The condition is usually caused by other illnesses that reduce blood flow to the kidney or due to toxicity arising from some medicines. AKI must be treated quickly to prevent death. AKI can cause long-lasting damage to the kidneys and the cardiovascular system even if the kidneys recover. Of those who survive an episode of AKI, 30% are left with chronic kidney disease (CKD). The remaining 70% that recover full kidney function are at an almost 30-fold increased risk of developing CKD.

A team from the University of Edinburgh found that patients with AKI had increased blood levels of endothelin—a protein that activates inflammation and causes blood vessels to constrict. Moreover, endothelin levels remained high long after kidney function had recovered.
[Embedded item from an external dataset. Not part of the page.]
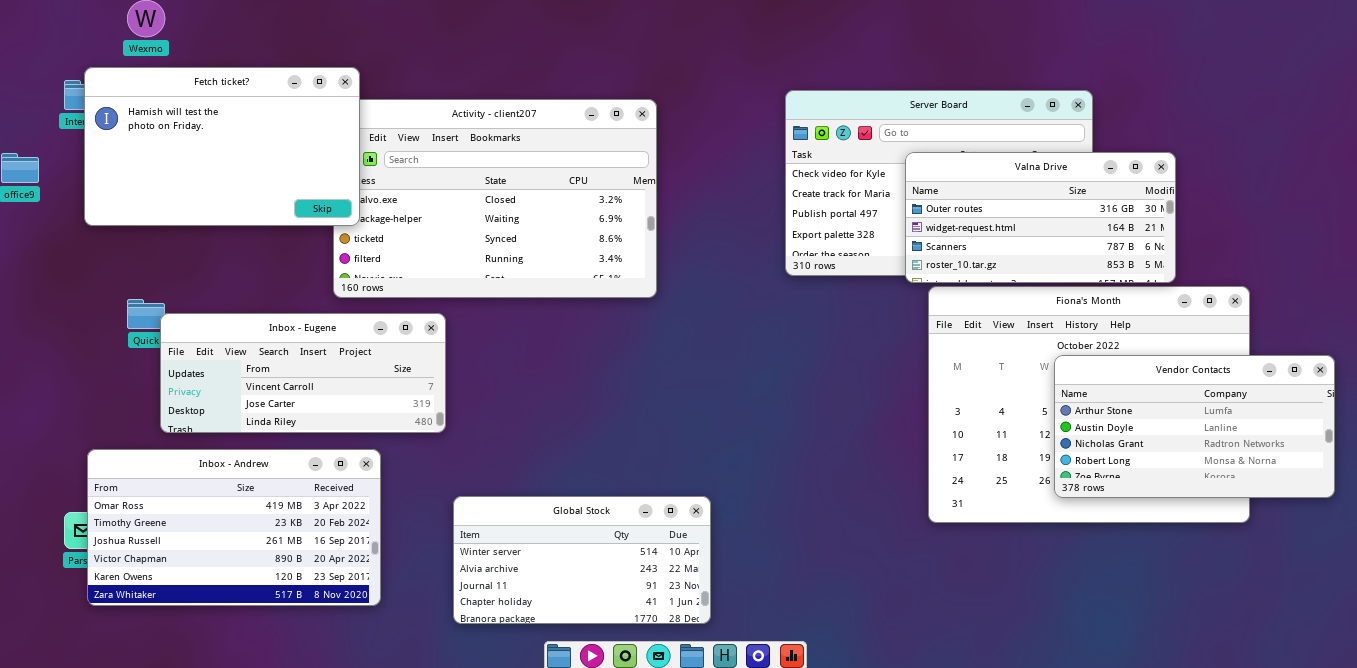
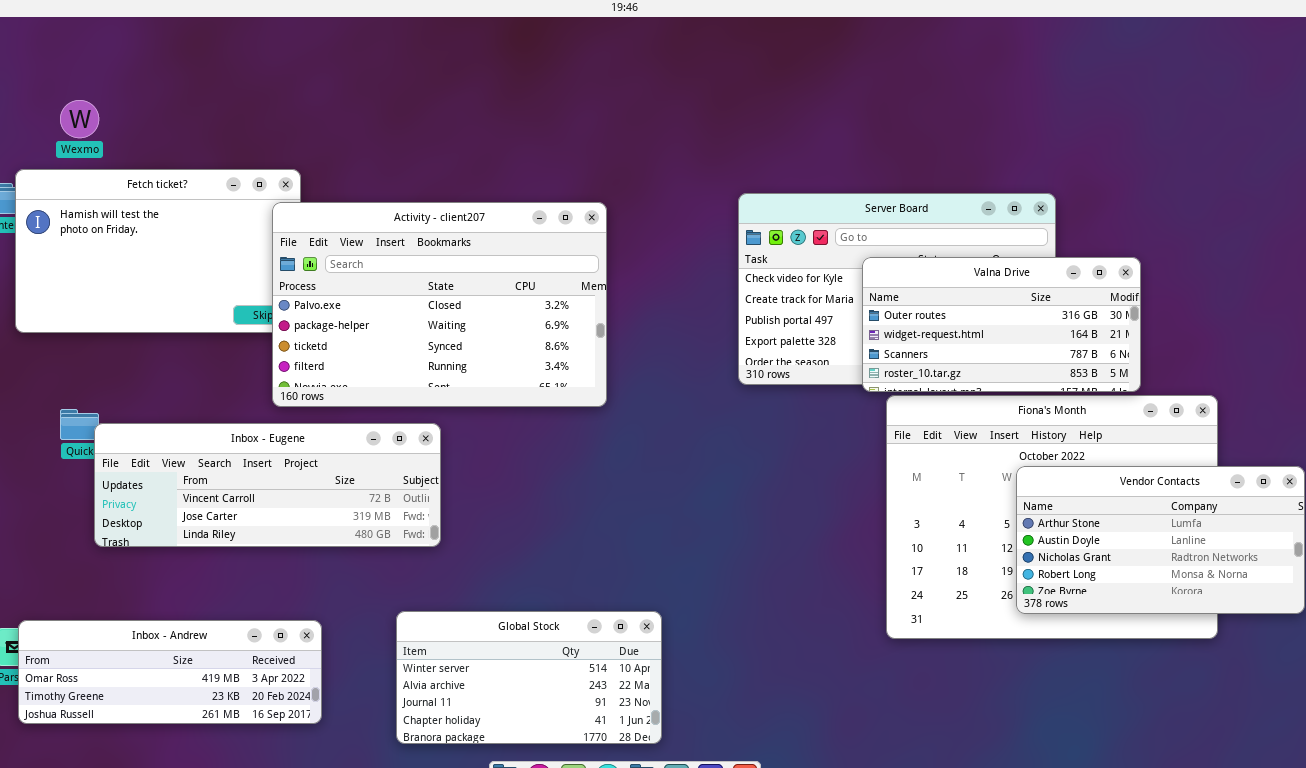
Activity - client207: [333,99,657,298] -> [272,202,607,407], raised
Inbox - Eugene: [160,313,446,433] -> [94,423,441,547], resized
Inbox - Andrew: [87,449,381,606] -> [18,620,322,724], resized

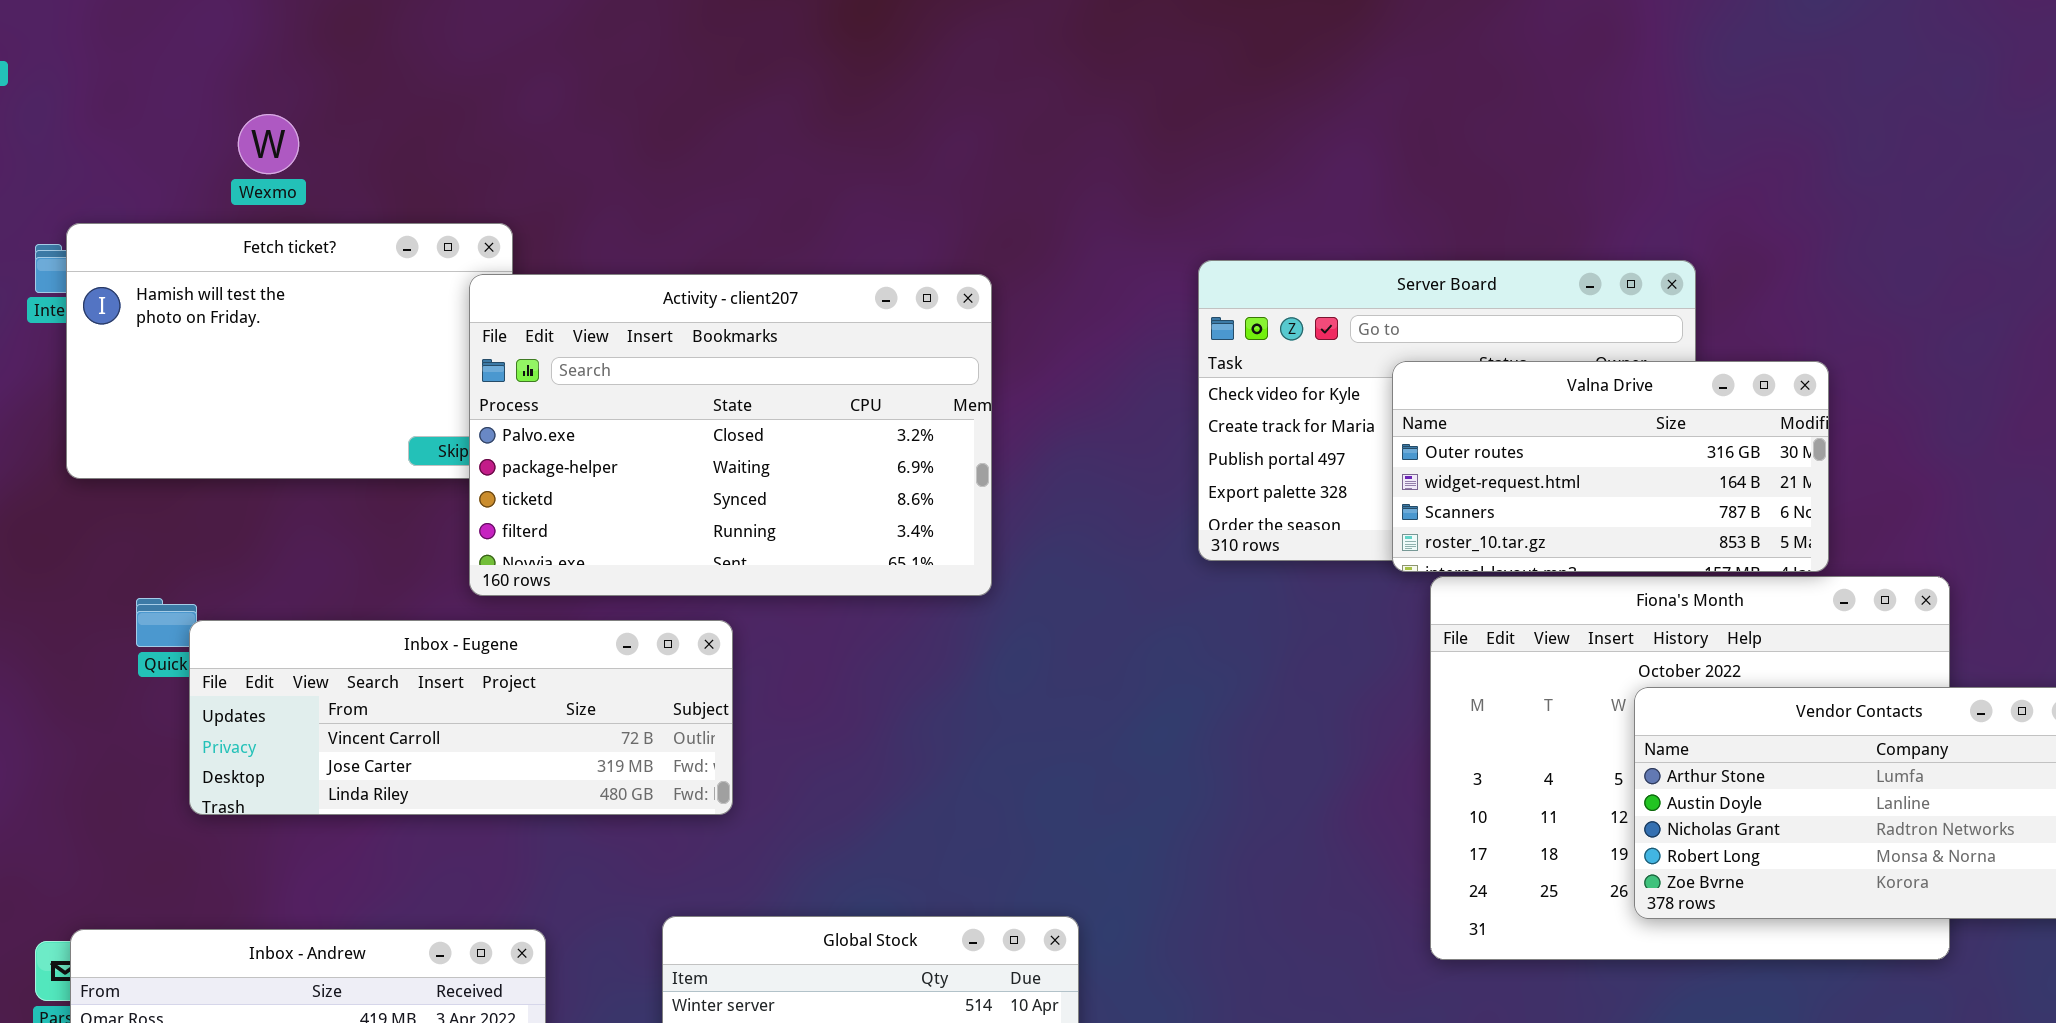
Wexmo: [60,100,99,138] -> [238,114,299,174], moved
“An activated endothelin system promotes cardiovascular and kidney disease progression. We hypothesized a causal role for this in the transition of AKI to chronic disease,” the authors wrote. “Plasma endothelin-1 was threefold higher; urine endothelin-1 was twofold higher; and kidney preproendothelin-1, endothelin-A, and endothelin-B receptor message up-regulated in patients with AKI. To show causality, AKI was induced in mice by prolonged ischemia with a four-week follow-up. Ischemic injury resulted in hypertension, endothelium-dependent, and endothelium-independent macrovascular and microvascular dysfunction, and increased circulating inflammatory Ly6Chigh monocytes. In the kidney, we observed fibrosis, microvascular rarefaction, and inflammation.”

After finding the same increase in endothelin in mice with AKI, experts treated the animals with medicines that block the endothelin system. The medications—commonly used to treat angina and high blood pressure—work by stopping the production of endothelin or shutting off endothelin receptors in cells.

The mice were monitored over four weeks after AKI. Those treated with the endothelin-blocking medicines had lower blood pressure, less inflammation, and reduced scarring in the kidney. In addition, their blood vessels were more relaxed, and kidney function was also improved, compared with untreated mice.

“Administration of endothelin-A antagonist, but not dual endothelin-A/B antagonist, normalized blood pressure, improved macrovascular and microvascular function, and prevented the transition of AKI to CKD,” the authors stated in their published work. “Endothelin-A blockade reduced circulating and renal proinflammatory Ly6Chigh monocytes and B cells and promoted the recruitment of anti-inflammatory Ly6Clow monocytes to the kidney. However, blood pressure reduction alone provided no benefits; blood pressure reduction alongside blockade of the endothelin system was as effective as endothelin-A antagonism in mitigating the long-term sequelae of AKI in mice.”

The investigators were encouraged by their findings and are looking forward to moving their studies into humans to see if the effects continue to hold up.

“Impaired kidney function that results from acute kidney injury can also increase a person’s chance of developing and dying from heart and circulatory diseases, so it’s vital we find ways to reduce this risk, concluded James Leiper, PhD, associate medical director at the British Heart Foundation, who is not associated with the currently published study. “This promising research suggests that widely available medicines could help tackle acute kidney injury’s impact before it can cause damage and further complications. While further studies will be needed to demonstrate whether this treatment is safe and effective for patients, this early research is an encouraging first step.”